We (humanity) created "religion."
Boy howdy aint that the deal? Yeah. Here's how I see it though.. check it:
Let's say the first group of homo-sapian emerge from their cave. They hunt, they gather, they mate... but a few of them
ponder more than the others. These ponderers look about them and ask themselves "what the hell"? They find labels for things but damnit if logic (though wholly non-formal) doesn't creep into their thoughts. "this here, isn't that over there" WHY??? WHY!!?!??!? They can't figure it out.
One day, poof, bam bang: epiphany. "That must have been
made different. None of my tribe can do this.. hmmmm." Ponder ponder shibang: "Invisible powerfull beings toying with our lives. This requires reverence. If we appease these powers... maybe they will favor us" howabout it: recognition of cause and effect. Of course with such woefull context (as in no society, little language (limited to gruntspeak or glorified gruntspeak)), no math, no "accepted facts" besides if you don't eat you die and the likes), there was no means to make good connections between cause and effect. It simply because
the best understanding at the time, came from the smartest or most powerful in the group at the time, who were given authority based on their power.. because there was no "sophistication" to be had.
Apply natural selection and 100,000 years or so and you get modern religion based on this shit. It was created by man, yes.. but for most of the time it was because it was the only way to keep order because there was no better place for answers! Authority was the deal, because it was the only gig in town. The mix of bullshit you see now, with aitheists arguing with religious folks etc., is what basically became a meme over time. for the longest time it was very very dangerous not to be religious, as nobody dug heretics. Evolutionarily speaking, that was a good thing. It allowed enough structure in society to get our shit together as a species in order than we can eventually escape that stupid shit. Now we're gonna be faced with some turbulence as the old needs give way to the new.
That's why there are so many religions out there.
There are so many different religions because this scenario played out over and over and worked in parallel. Mayans did their thing because there were no christians around at the time to force them to change. Eventually there were and well, you know. It started out there was a goddamn god for everthing. Every shaman for ever isolated tribe got to be the body of societal knowledge for their tribe. As the tribe grew, so did the religion. Then they clashed, changed, evolved, adapted... adopted, integrated... clashed more. Hence the picture now.

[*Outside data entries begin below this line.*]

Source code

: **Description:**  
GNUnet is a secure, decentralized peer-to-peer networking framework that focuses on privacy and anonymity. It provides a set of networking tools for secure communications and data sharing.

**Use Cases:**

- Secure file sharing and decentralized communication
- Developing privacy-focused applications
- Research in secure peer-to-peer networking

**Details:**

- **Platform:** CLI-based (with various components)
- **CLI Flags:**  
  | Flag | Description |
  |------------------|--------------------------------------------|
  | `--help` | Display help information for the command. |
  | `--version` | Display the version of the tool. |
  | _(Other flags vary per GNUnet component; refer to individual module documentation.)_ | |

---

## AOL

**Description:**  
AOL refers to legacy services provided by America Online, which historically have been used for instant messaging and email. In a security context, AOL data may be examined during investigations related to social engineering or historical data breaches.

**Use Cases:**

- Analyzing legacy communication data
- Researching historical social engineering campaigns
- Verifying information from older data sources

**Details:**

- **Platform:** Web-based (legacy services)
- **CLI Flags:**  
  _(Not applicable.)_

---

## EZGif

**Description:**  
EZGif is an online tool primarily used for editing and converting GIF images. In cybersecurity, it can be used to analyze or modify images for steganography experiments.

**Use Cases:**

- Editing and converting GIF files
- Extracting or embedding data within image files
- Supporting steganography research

If religions were created by some higher power, fairy tale prince, or other super hero demigod, then it seems to me there would be only one true faith.
LOL. Boy isn't that the truth. What's funny to me is that if you ask any member of any faith, you used to get "duh" and mine is the one true faith.. but that is fadign over time. Tolerance and all is increasing I think, ever so slowly.
Religions were created to control the masses for fun and profit.
Sort of. I honestly don't think our species would be nearly as successful without religion to have gotten us to where we don't need religion any more. I think they evolved, so saying they were "created" isn't really right. I'm sure that's been done. How many times I've sat wanting a cult so I could get sexed up by all the womens in my cult! Most of them though I think simply evolved from their predecessor. Eventually.. probably a few thousand years back, once languages were complicated enough for people's thoughts to really penetrate the abstract realm, some people like us had rational basis to reject the notion of religion. A lot of them probably paid for that rejection with their lives. That sucks, but it is the way. The survival of the species is FAR more important than its integrity. Integrity is a luxury for the species up until the last I dunno.. few thousands years? Few hundred? Now I think integrity has become more important, but I wonder if that's just me projecting my personal values onto my analysis.
Our human intelligence apparently went awry when our innate ego grew bigger than our cumulative intellect, and we started to rationalize that there might be a creation greater than our own.
Nah. Our intelligence demanded answers that our context couldn't provide and well... we're apparently still working on all that eh?